Problem with rand%100 for random number generation in C

Question

So I have a homework assignment, and we need to generate random numbers between 1 and 100 in C. I have a working example with int i = rand()%100.

But according to the homework that is technically incorrect which I don't really get. The Homework explanation is as follows

"1.1 We use a random number generator to simulate bus arrival times. ===> the rand( ) function.The rand( ) function returns a pseudo random number 0 to RAND_MAX (2^31-1 in linux).To generate a random number, rn, between 0.0 and 1.0; rn = rand( ) / RAND_MAX.(by the way, a lot of people do below to create, say, 2 digit random numbers. r_num = rand( ) % 100; since % 100 is 0 to 99. However, this is wrong. The right way of generate 2 digit random number is: divide 0-RAND_MAX in 10 intervals and see where the random number falls. The interval time is, it = RAND_MAX / 100. Then, map it to one of 0 - 99 by the following: 0 1 2 3 ......... 99 0 it 2it 3it 99it to RAND_MAX If the rand( ) returns a number is between (12it) and (13*it), the 2 digit random number is 12.)"

I was hoping someone could take a stab at explaining what it is saying, I'm not really looking for code examples just an understanding of the problem.

Answer 1

You can find relevant code on SO. For example, the rand_int() code below is based on code for integers in an answer to Is this C implementation of the Fisher-Yates shuffle correct? (and specifically the answer by Roland Illig):

static size_t rand_int(size_t n)
{
    size_t limit = RAND_MAX - RAND_MAX % n;
    size_t rnd;

    while ((rnd = rand()) >= limit)
        ;
    return rnd % n;
}

The idea is that you calculate and ignore the large values returned by rand() which would lead to biassed results. When one of the large values is returned, you ignore it and try the next value. This will seldom need more than two calls to rand().

You might find some of the external references in Shuffle array in C useful too.

Answer 2

RAND_MAX is usually 2^31 - 1 so it is equal 2147483647.

But let's assume for simplicity that we have a very strange system, with RAND_MAX = 100 (so rand() can return 0 to 100, that's 101 numbers). And let's assume the rand() function has ideal uniform distribution.

Now, what is the probability of rand() % 100 ? The numbers 1 to 99 have the same probability, that is 1/101. But 0 has the probability 2/101 because when rand() return 0 and when rand() return 100, the expression rand() % 100 will be equal to 0. So 0 can come more often then any other numbers, actually two times more often.

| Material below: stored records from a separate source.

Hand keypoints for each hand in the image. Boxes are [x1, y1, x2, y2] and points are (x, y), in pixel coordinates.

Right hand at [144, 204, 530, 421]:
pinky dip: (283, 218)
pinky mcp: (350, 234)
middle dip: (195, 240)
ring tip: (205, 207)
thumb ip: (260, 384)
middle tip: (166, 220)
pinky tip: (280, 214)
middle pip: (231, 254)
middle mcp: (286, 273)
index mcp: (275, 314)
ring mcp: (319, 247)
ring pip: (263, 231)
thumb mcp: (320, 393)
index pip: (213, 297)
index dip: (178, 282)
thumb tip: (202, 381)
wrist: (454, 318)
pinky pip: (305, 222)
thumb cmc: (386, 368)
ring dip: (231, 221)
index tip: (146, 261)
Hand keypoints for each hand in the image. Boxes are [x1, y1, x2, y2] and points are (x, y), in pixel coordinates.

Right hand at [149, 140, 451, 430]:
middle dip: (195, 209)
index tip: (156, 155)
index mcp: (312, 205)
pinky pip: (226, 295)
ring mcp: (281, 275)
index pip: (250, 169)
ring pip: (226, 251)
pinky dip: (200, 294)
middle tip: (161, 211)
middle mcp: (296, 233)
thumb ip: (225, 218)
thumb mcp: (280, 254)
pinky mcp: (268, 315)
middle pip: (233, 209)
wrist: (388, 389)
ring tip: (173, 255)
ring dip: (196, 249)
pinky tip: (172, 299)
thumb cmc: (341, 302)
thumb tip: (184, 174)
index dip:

So our distribution of 2-digit numbers with rand() % 100 is not uniform.

Now, the text proposes a solution to the problem. The proposed solution is to split 0 to RAND_MAX region into 100 even parts, so that numbers within each part have the same probability. Then roll rand() and see in which region the number ended. If RAND_MAX is 2147483647 and we for example get a number 279172968 we can see it ends in the 13th region - between RAND_MAX / 100 * 13 = 279172868 and RAND_MAX / 100 * 14 = 300647704.

The solution is also flawed, as we can see, that it is impossible to divide 0 to RAND_MAX into 100 even parts when RAND_MAX % 100 is not equal to 0.

I feel the only viable solution is to discard all numbers greater then RAND_MAX / 100 * 100 (using C integer arithmetic). The rest of the numbers will have uniform distribution and the maximum will be divisible by 100, so with the rest we can just rand() % 100. So something like this:

int get_2_digit_number() {
      int r = 0;
      while (1) {
          r = rand();
          if (r > (RAND_MAX / 100 * 100)) { 
              continue;
          }
          break;
      }
      return r % 100;
}

Answer 3

There are a couple of problems there, both having to do with how the modulo operator works. a % b effectively gives you the remainder when you divide a by b. So let's suppose that we're computing numbers modulo 4. Let's also assume that RAND_MAX = 6, because I really don't want to have 32768+ rows in my table.

  a | a % 4
------------
  0 | 0
  1 | 1
  2 | 2
  3 | 3
  4 | 0
  5 | 1
  6 | 2

So if you're using your approach to generate random numbers between 1 and 4, you have two problems. First, the simple one: you're generating numbers between 0 and 3, not 1 and 4. The result of the modulo operator will always be between 0 and the modulus.

The other problem is more subtle. If RAND_MAX doesn't divide evenly into the modulus, you won't get the same probability of each number. In the case of our example, there are 2 ways each to make 0 through 2, but only one way to make 3. So 3 will occur ~14.3% of the time, and each other number will occur ~28.6% of the time. To get a uniform distribution, you need to find a way to deal with cases where RAND_MAX doesn't divide evenly.